All doctors and nutritionists today agree on the ” good food ” that can be summarized by: fewer refined products, fewer processed products, fewer sweet products, less salty products, less bad fats without forgetting the reduction of industrial flat and of pesticides in food.
However Do Not Forget That Eating Healthy Is Also:
“Take” his meal really, that is to say take the time necessary to chew, in order to digest well but also to better control his intake of food. Indeed, 15 to 20 minutes after the start of the meal, chewing allows the secretion of a neurotransmitter that causes the brain to stop eating. This signal of satiety is also blurred by fatty and sweet foods, admittedly very palatable.
Relearn the true taste of food . Our taste is in fact often perverted by all additives / flavor enhancers, artificial flavors, emulsifiers …, standardizing foods. Rediscover the tastes according to the terrors, the seasons … also participates in the good to eat.
Cook as much as possible. Cooking allows you to take care of yourself and others, get in touch with the food, transform it .
Eating Well: Some Habits To Put In Place On A Daily Basis
Make a richer meal in the morning than in the evening. To retain the adage “in the morning a king’s meal, at noon a meal of prince and in the evening a meal of poor”.
Chew the food for a long time. This avoids the problems of digestion, the flavors are appreciated and the satiety signals are started.
Eat as fresh as possible. Yes to local products, seasonal; transport, storage, storage … are detrimental to food quality. A new way of shopping, a new organization … for its well-being.
Prefer raw fruit outside meals. Taken during meals, they slow down digestion. Think about it around 10 -11 and 17-18.
Consume raw food at the beginning of the meal . They then trigger beneficial digestive enzymes.
Breakfast rich in protein
Tea quality, chicory or infusion + choice:
- 2 shell eggs
- rice with Corinthian raisins + seasonal fruit
- 1 preparation ERGYNUTRIL or VÉGÉNUTRIL + 1 fruit of season at 10h
- ½ soy yoghurt + 2 teaspoons freshly ground barley flour + Corinth raisins + organic seed squash + seasonal fruit
- Seasonal vegetables (seasoning: first cold pressed virgin oil + cider vinegar .

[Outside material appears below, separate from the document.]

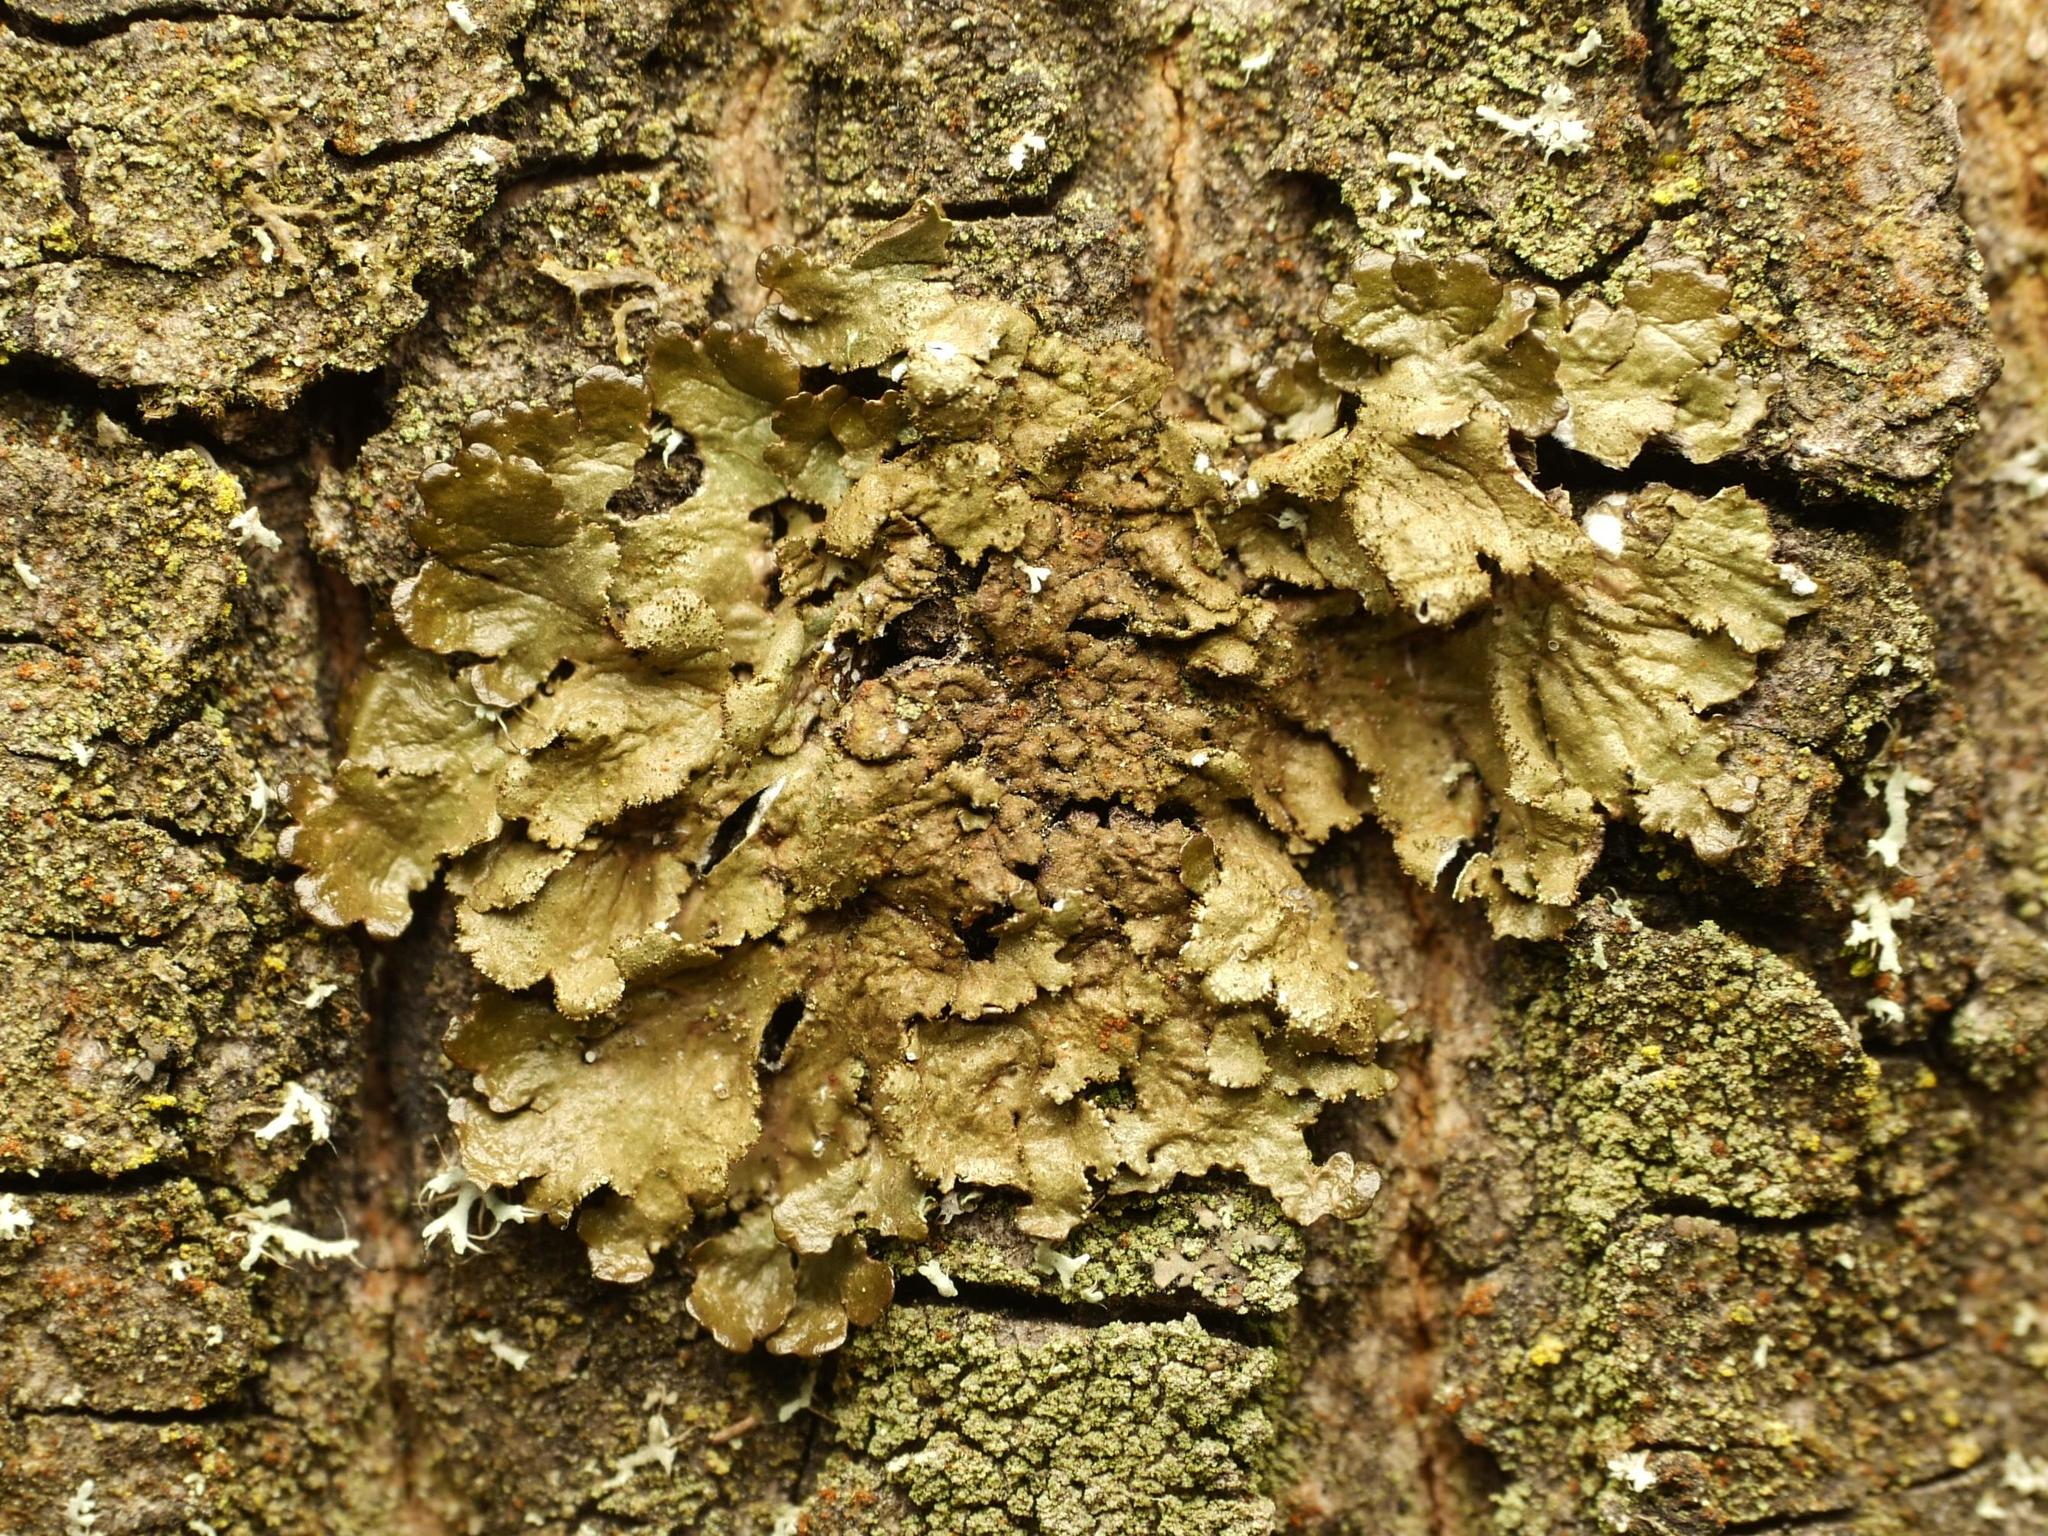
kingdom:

- Vegetables steamed (organic vegetables or garden, preferably consume seasonal products).
- A protein of choice (see below)
In general, for children and teenagers:
Fresh or dried fruits, semi-complete or organic cereals, oilseeds, etc.
- Light, early, meatless meal to limit putrefaction and sleep disturbances.
- Prefer greasy fish and vegetable proteins.
According to the appetite and the season: crudites + vegetables + cereals, or vegetable soup with cereals, or mixed salad. To know more about healthy diet and some diet reviews then visit here at Elite Workout Reviews.